§ **Input data**:

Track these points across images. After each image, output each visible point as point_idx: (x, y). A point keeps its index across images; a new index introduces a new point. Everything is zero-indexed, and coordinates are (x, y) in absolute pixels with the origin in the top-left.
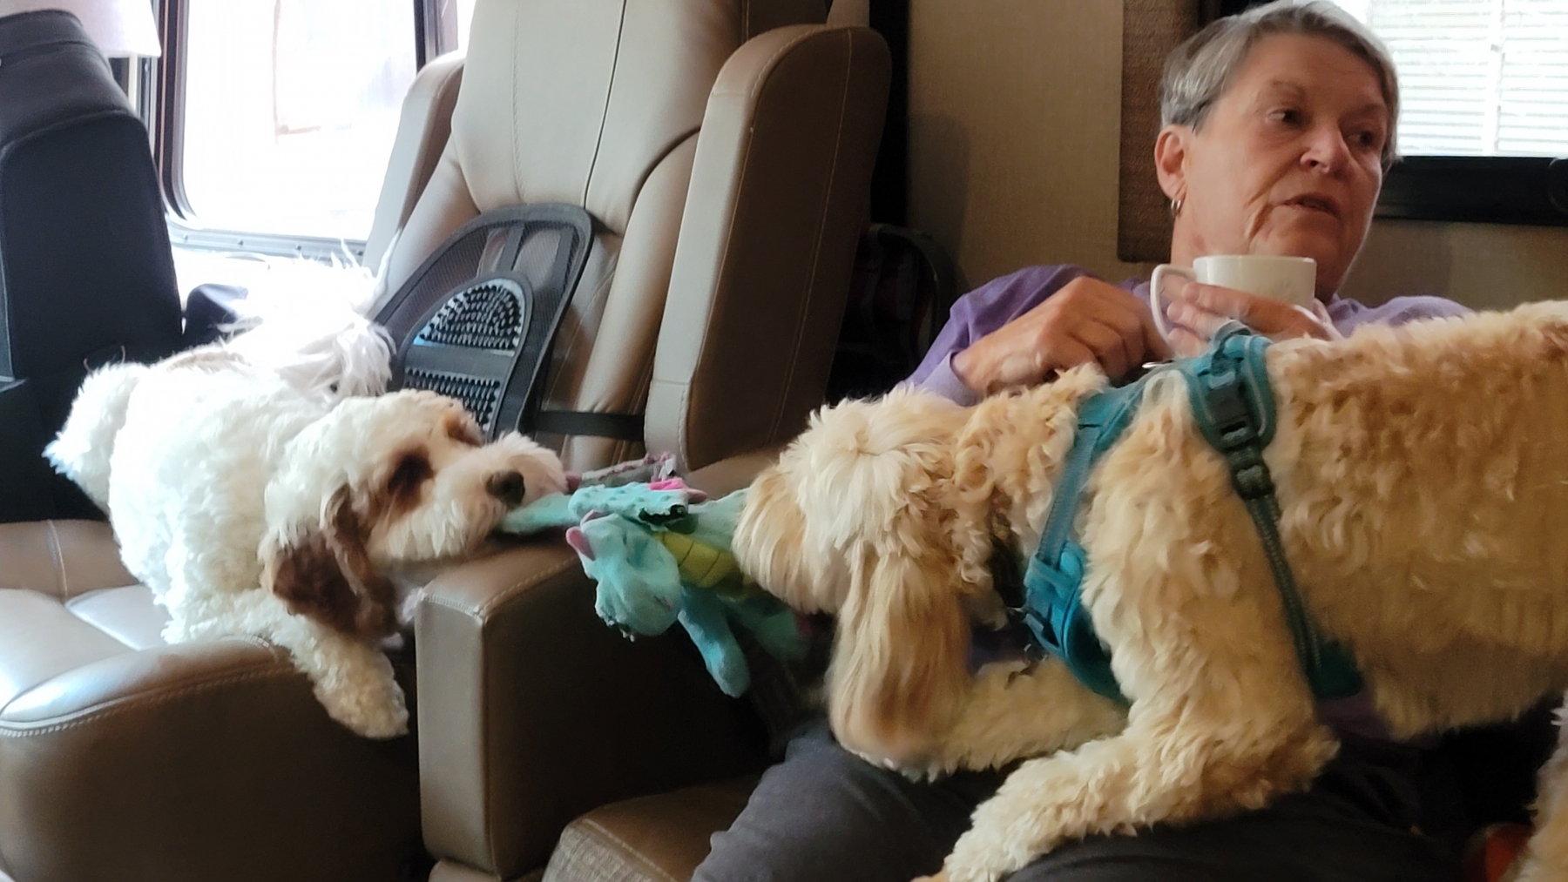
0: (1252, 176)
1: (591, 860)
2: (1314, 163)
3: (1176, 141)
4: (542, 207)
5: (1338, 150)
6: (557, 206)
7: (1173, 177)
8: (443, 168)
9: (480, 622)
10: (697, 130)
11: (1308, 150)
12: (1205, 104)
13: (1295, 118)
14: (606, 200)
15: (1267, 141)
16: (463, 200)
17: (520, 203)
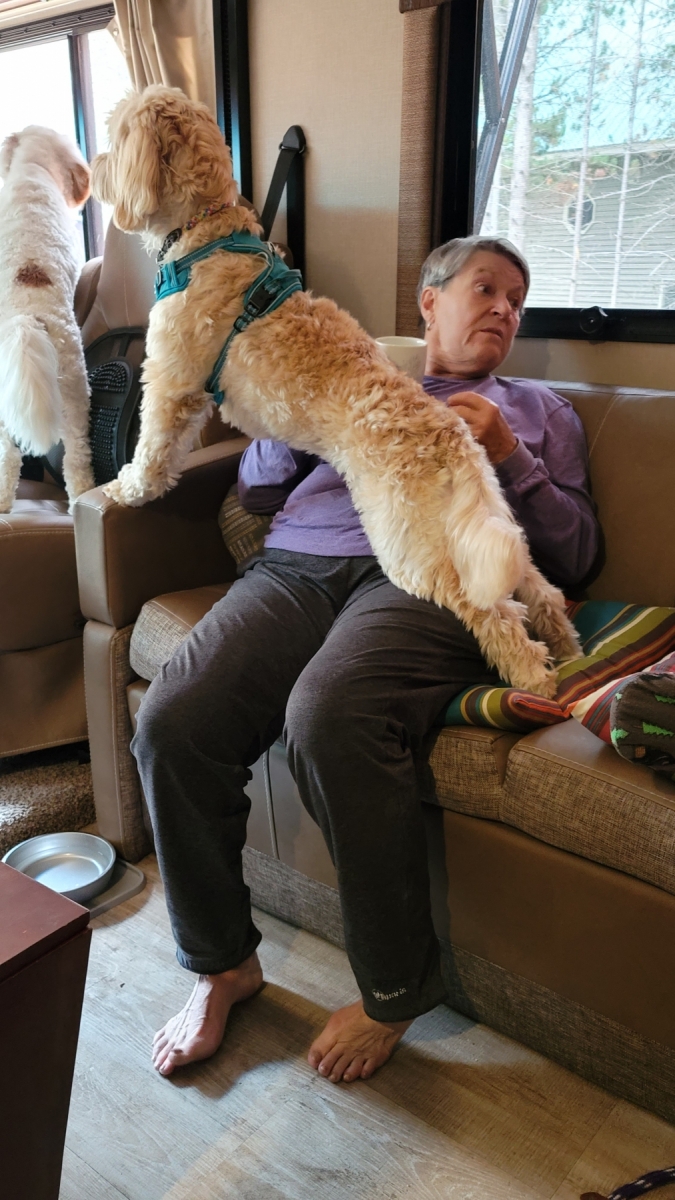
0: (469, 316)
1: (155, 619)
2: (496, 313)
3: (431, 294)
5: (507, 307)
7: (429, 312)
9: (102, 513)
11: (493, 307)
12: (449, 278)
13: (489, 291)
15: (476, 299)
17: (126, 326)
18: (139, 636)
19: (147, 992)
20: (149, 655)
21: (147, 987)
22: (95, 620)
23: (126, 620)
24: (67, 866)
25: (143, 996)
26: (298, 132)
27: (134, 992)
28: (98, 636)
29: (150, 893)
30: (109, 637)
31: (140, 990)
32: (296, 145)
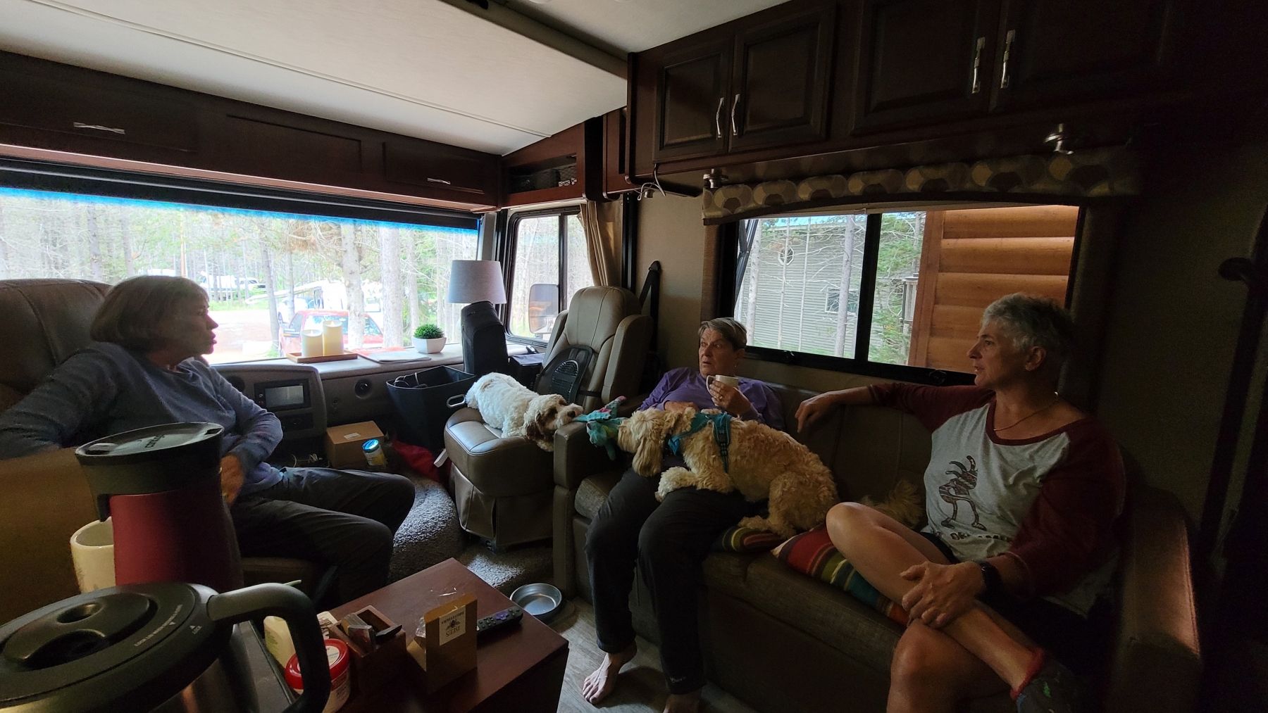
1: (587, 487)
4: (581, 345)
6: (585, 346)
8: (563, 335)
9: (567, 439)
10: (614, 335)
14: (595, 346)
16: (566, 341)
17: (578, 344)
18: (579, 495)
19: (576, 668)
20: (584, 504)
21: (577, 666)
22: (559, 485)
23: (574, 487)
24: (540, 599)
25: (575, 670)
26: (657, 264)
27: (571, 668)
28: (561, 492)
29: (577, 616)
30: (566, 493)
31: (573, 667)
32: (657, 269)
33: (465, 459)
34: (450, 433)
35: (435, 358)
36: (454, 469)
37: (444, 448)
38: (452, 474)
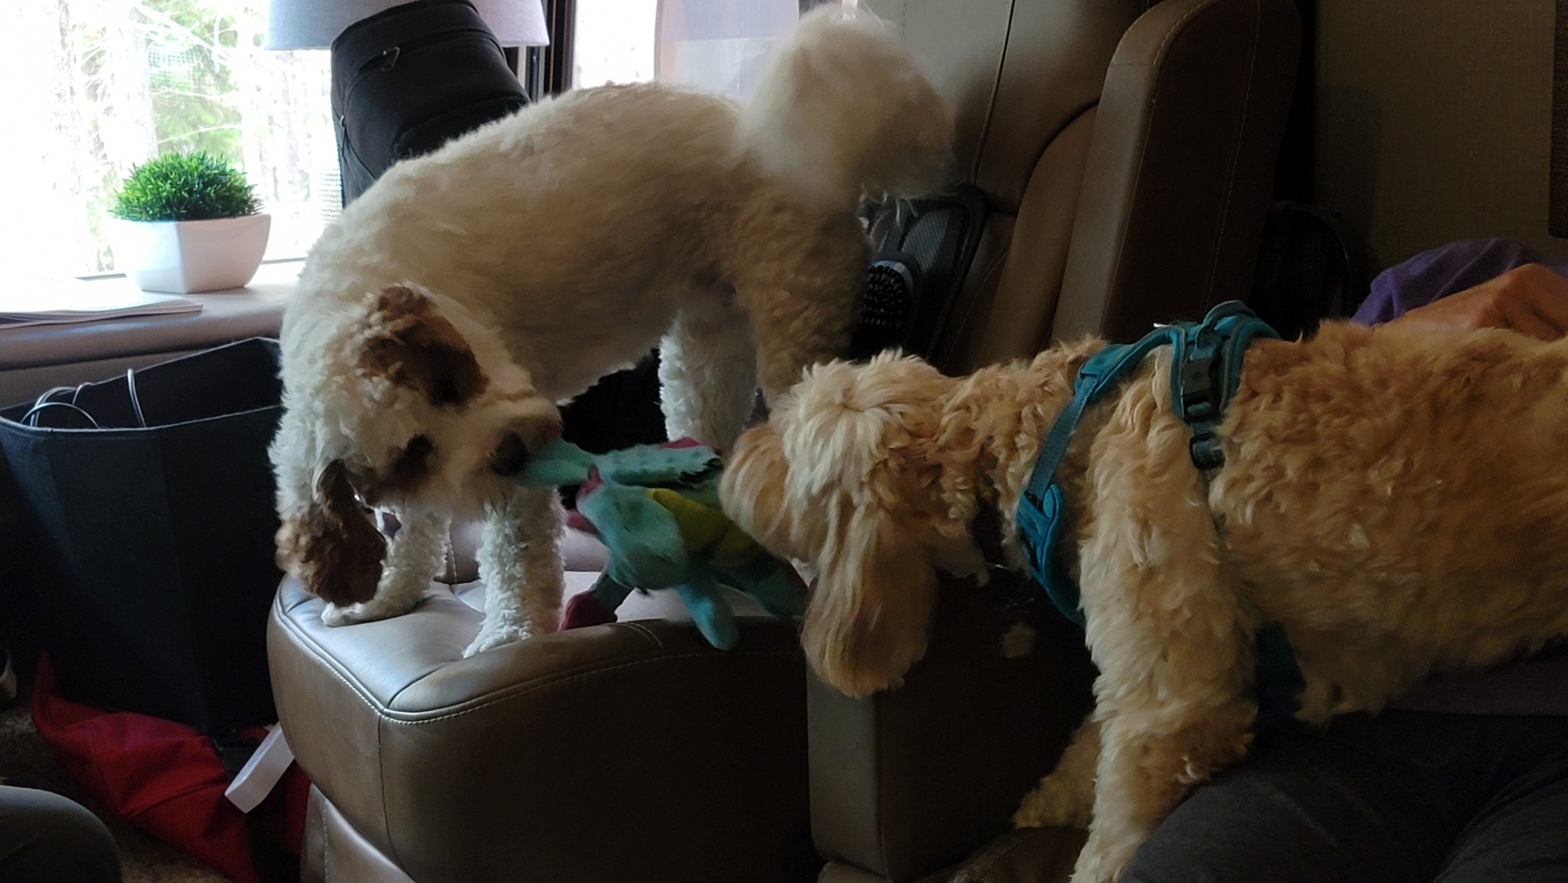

§ **What this task involves**: Lay out all the rows above as a numbered list. Drop any blank lines and leave out the picture placeholders.

§ **Answer space**:
1. Track these points across images. After each image, output each visible point as point_idx: (x, y). A point keeps its index across images; a new index introduces a new point. Everything is zero-indexed, and coordinates are (x, y) in absolute pixels with the origin in the top-left.
2. 0: (1252, 176)
3. 1: (591, 860)
4. 2: (1314, 163)
5. 3: (1176, 141)
6. 4: (542, 207)
7. 5: (1338, 150)
8. 6: (557, 206)
9. 7: (1173, 177)
10. 8: (443, 168)
11. 9: (480, 622)
12. 10: (697, 130)
13. 11: (1308, 150)
14. 12: (1205, 104)
15. 13: (1295, 118)
16. 14: (606, 200)
17. 15: (1267, 141)
18. 16: (463, 200)
19. 17: (520, 203)
20. 0: (469, 316)
21. 1: (155, 619)
22. 2: (496, 313)
23. 3: (431, 294)
24. 5: (507, 307)
25. 7: (429, 312)
26. 9: (102, 513)
27. 11: (493, 307)
28. 12: (449, 278)
29. 13: (489, 291)
30. 15: (476, 299)
31. 17: (126, 326)
32. 18: (139, 636)
33. 19: (147, 992)
34. 20: (149, 655)
35. 21: (147, 987)
36. 22: (95, 620)
37. 23: (126, 620)
38. 24: (67, 866)
39. 25: (143, 996)
40. 26: (298, 132)
41. 27: (134, 992)
42. 28: (98, 636)
43. 29: (150, 893)
44. 30: (109, 637)
45. 31: (140, 990)
46. 32: (296, 145)
47. 1: (587, 487)
48. 4: (581, 345)
49. 6: (585, 346)
50. 8: (563, 335)
51. 9: (567, 439)
52. 10: (614, 335)
53. 14: (595, 346)
54. 16: (566, 341)
55. 17: (578, 344)
56. 18: (579, 495)
57. 19: (576, 668)
58. 20: (584, 504)
59. 21: (577, 666)
60. 22: (559, 485)
61. 23: (574, 487)
62. 24: (540, 599)
63. 25: (575, 670)
64. 26: (657, 264)
65. 27: (571, 668)
66. 28: (561, 492)
67. 29: (577, 616)
68. 30: (566, 493)
69. 31: (573, 667)
70. 32: (657, 269)
71. 33: (465, 459)
72. 34: (450, 433)
73. 35: (435, 358)
74. 36: (454, 469)
75. 37: (444, 448)
76. 38: (452, 474)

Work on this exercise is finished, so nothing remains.